Stored items:
────────────────────────────────────────

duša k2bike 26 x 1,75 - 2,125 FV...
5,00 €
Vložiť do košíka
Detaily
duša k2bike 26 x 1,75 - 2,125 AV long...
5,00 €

────────────────────────────────────────

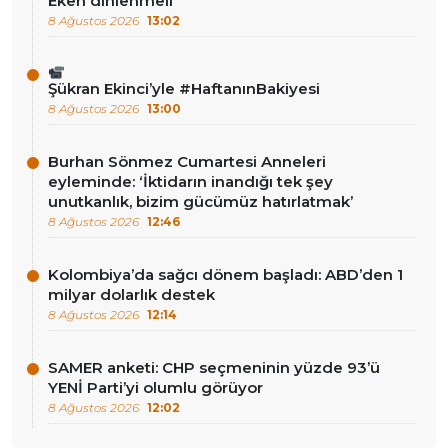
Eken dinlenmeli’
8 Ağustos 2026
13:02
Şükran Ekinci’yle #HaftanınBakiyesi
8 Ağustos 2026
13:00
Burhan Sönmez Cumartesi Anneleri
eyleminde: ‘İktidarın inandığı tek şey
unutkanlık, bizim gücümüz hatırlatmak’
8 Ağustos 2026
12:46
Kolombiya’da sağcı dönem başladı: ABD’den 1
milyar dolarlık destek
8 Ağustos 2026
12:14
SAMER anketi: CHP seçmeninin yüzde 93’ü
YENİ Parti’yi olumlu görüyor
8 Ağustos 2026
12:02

────────────────────────────────────────

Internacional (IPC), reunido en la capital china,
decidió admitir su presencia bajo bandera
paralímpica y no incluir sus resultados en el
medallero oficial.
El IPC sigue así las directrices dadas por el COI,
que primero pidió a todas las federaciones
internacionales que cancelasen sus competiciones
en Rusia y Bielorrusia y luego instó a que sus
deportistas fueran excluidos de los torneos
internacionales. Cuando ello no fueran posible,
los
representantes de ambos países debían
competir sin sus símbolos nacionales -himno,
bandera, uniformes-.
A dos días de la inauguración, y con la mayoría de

────────────────────────────────────────

- _Directive_:
Among the records above, a stretch begins at the line containing "paralímpica y no incluir sus resultados en el" and ends at the line containing "bandera, uniformes-.". Restate that stretch word for word, and nothing else.

- _Written solution_:
paralímpica y no incluir sus resultados en el
medallero oficial.
El IPC sigue así las directrices dadas por el COI,
que primero pidió a todas las federaciones
internacionales que cancelasen sus competiciones
en Rusia y Bielorrusia y luego instó a que sus
deportistas fueran excluidos de los torneos
internacionales. Cuando ello no fueran posible,
los
representantes de ambos países debían
competir sin sus símbolos nacionales -himno,
bandera, uniformes-.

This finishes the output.